Personal fitness trackers—like the Fitbit® or Jawbone®—are popular devices to help you keep your New Year’s resolutions and stay fit all year long. The fitness tracker collects data and sends it to a phone app that tracks physical activity, calorie intake, and sleep quality. Wouldn’t it be cool if the device included an insurance tab to help people navigate their Medicare benefits, too?

Could you imagine how you’d feel slipping on the device if it said,
• “You have adequate coverage for your current health.”
• “Your doctor is in-network, and the out-of-pocket cost for your upcoming appointment is $10.”
• “Warning, you are nearing the prescription coverage gap.”

Until that technology comes along, Health Alliance Medicare can help explain Medicare basics. Most people paid for Medicare Part A through their payroll taxes while they were working, so they don’t pay a premium now. Part A covers inpatient hospital procedures, but not the doctor who does the procedure.

Medicare Part B covers the doctor and requires a monthly premium. Both A and B have deductibles (what you pay before your coverage kicks in) and coinsurance (a percentage of total cost that you pay). Figuring out coinsurance is tricky because it’s hard to plan what the overall doctor visit or hospital cost will be.

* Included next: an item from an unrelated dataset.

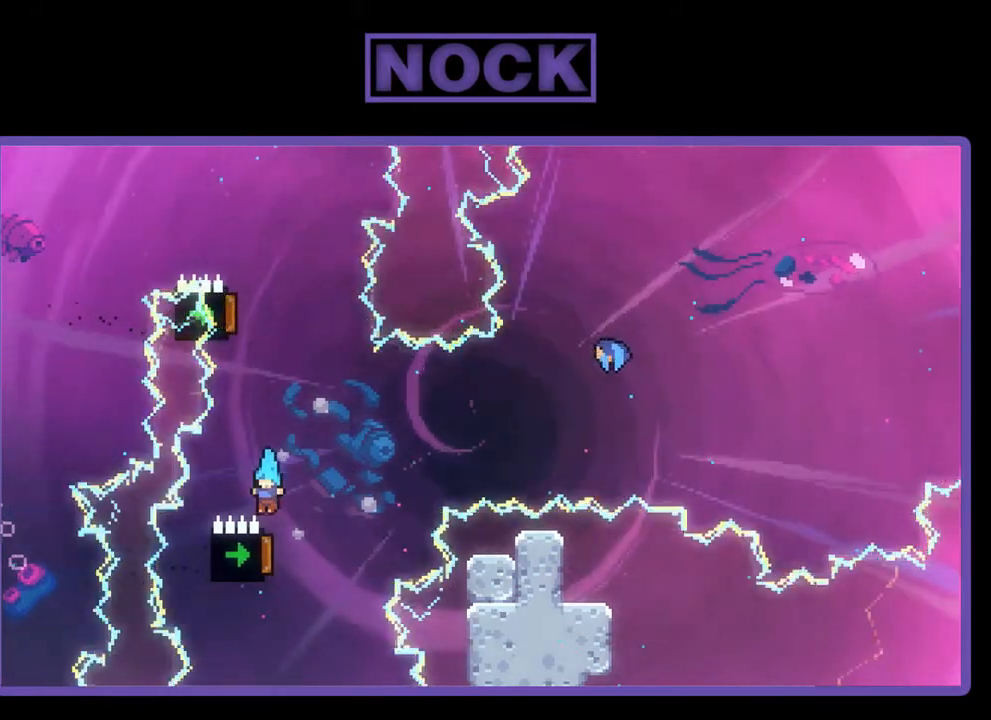
{"buttons": [], "left_stick": "center", "events": [[217, "DPAD_RIGHT", "up"], [217, "DPAD_UP", "down"], [233, "DPAD_UP", "up"], [500, "R2", "up"]]}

Medicare Part D is for prescription drug coverage. If you don’t choose Part D when you become eligible for Medicare, you could pay a penalty, called the Late Enrollment Penalty, if you add it later. If you pay a lot for your medicine, it’s important to read your monthly Explanation of Benefits to see if and when you’ll fall into the coverage gap.

Medicare Advantage plans, like Health Alliance Medicare, are called Part C and cover every benefit of Original Medicare and more, plus you can add prescription drug coverage. Medicare Advantage plans can be an easy transition for those turning 65 because they look a lot like employer insurance plans.

Until someone invents a Medicare app, consider Health Alliance Medicare your source for information. Helping people get started with the right information to avoid common and costly pitfalls later is the best part of our jobs.